Co-author Brett Krull, a materials science and engineering graduate student working with White, took a few minutes last week to help explain the process. “We’ve designed a system that autonomously responds to catastrophic damage events. When damage occurs—in our case, an impact event that both punctures/ejects material and creates radiating microcracks similar to a bullet through glass—the damage ruptures vascular networks contained within the material. [This is] similar to veins and arteries in a biological organism.
“Before damage, the intact vascular networks contain two isolated, stable liquids, but as damage occurs the liquids from each network are released into the damage region where they mix and the mixing event initiates chemical reactions,” Krull said. “The two liquids are formulated such that they only contain a portion of the chemistry needed for the gelation and polymerization reactions, meaning they need to mix in order to undergo transitions to gel and polymer stages. The first reaction is a very rapid gelation, similar to a blood clot, which provides a sort of scaffold for further deposition of more liquid.”
The second reaction is slower, and works to covert the get formed by the quick first reaction into a rigid polymer. All of this continues until the puncture is complete “refilled.” The tiny veins and arteries carrying the two repair agents are once again sealed, and the two reactions stop. The result is essentially plastic scar tissue, with impact tests showing the repair achieving about 60 percent of the original, uninjured material. That’s not bad considering a conventional, non-autonomous repair still only achieves about 70 percent.

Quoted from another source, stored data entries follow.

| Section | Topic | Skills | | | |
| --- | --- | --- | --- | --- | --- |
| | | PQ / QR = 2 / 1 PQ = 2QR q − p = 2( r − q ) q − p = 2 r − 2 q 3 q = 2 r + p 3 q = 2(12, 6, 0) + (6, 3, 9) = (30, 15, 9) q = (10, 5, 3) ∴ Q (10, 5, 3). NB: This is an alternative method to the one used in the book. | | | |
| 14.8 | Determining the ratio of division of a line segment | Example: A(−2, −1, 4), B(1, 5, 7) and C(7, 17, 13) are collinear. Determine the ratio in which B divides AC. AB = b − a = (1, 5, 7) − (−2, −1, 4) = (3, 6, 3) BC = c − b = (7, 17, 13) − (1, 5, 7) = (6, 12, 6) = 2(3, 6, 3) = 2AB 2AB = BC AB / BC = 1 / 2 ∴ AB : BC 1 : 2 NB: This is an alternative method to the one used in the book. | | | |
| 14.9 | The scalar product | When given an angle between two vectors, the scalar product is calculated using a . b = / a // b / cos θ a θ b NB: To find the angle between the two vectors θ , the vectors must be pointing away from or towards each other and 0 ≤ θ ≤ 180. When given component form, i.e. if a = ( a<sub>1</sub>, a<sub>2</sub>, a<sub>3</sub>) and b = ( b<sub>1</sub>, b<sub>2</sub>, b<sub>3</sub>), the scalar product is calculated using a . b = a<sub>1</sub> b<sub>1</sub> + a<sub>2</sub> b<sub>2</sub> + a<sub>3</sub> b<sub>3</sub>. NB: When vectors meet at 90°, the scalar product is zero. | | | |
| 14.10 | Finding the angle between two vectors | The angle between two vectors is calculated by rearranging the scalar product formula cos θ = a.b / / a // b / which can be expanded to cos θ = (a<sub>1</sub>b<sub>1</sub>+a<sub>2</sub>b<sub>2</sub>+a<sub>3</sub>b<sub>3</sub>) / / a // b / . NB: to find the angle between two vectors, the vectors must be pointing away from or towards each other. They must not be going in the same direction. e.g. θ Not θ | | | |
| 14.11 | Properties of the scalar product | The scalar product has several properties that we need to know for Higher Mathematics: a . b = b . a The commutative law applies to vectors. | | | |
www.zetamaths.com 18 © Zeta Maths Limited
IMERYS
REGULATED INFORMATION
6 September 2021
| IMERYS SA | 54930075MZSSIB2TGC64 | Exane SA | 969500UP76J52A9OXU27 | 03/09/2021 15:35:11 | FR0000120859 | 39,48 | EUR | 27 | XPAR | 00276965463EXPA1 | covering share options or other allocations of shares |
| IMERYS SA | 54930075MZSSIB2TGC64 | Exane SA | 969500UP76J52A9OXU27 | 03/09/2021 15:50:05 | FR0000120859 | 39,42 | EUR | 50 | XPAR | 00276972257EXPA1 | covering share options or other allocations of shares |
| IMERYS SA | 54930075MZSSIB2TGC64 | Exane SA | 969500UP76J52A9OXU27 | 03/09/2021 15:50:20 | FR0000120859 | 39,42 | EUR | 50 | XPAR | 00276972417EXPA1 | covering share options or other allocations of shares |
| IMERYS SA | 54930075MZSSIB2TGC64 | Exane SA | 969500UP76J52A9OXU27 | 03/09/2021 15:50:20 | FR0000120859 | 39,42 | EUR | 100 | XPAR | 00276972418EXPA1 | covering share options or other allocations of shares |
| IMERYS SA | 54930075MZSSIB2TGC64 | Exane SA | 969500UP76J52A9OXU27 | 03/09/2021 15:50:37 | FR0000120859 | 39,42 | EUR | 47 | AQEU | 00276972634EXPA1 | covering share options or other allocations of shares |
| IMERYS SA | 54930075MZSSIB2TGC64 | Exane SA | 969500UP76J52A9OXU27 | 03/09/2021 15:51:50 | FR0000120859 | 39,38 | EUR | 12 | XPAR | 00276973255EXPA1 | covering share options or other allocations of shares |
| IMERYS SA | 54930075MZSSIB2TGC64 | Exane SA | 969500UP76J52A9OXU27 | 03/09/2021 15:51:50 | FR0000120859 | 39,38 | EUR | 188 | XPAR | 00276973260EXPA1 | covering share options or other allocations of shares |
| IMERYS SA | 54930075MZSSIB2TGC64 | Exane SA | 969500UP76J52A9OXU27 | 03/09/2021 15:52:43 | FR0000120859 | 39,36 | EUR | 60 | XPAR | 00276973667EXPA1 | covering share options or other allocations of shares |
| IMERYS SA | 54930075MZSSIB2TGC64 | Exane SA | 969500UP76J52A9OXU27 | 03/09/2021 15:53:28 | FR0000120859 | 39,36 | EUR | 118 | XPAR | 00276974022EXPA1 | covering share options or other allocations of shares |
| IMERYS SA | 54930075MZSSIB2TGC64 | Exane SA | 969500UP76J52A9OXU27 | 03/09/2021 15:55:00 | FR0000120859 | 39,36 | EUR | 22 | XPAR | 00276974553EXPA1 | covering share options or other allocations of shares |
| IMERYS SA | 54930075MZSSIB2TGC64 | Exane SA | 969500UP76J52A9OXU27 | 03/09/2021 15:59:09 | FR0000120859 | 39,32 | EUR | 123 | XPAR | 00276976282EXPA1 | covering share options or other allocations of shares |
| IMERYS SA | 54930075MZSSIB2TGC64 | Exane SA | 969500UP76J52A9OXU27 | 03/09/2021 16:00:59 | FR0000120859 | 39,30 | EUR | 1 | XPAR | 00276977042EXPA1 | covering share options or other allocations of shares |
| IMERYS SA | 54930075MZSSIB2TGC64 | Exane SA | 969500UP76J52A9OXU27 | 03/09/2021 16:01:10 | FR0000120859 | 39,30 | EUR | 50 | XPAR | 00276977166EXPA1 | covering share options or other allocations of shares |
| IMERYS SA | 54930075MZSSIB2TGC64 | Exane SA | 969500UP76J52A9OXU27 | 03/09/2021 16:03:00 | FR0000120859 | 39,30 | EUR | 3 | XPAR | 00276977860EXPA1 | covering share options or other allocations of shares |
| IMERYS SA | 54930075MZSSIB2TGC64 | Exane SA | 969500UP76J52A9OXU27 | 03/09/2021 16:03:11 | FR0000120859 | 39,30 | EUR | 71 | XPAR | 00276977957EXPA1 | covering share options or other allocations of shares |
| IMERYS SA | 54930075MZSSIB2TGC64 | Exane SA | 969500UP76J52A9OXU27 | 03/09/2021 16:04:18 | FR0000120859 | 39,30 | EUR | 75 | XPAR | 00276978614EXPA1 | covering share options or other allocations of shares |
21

The next target for the technology is making it scale upwards. More complex vascular networks would mean being able to heal multiple wounds at the same time, while improved chemistry could allow self-healing to take place under a wider range of environmental conditions. "The ultimate goal is to design engineering materials that continuously regenerate and remodel, similar to biological materials like bone so that they never truly age," Krull said. "This would improve safety and extend the lifetime of components far beyond their current limitations."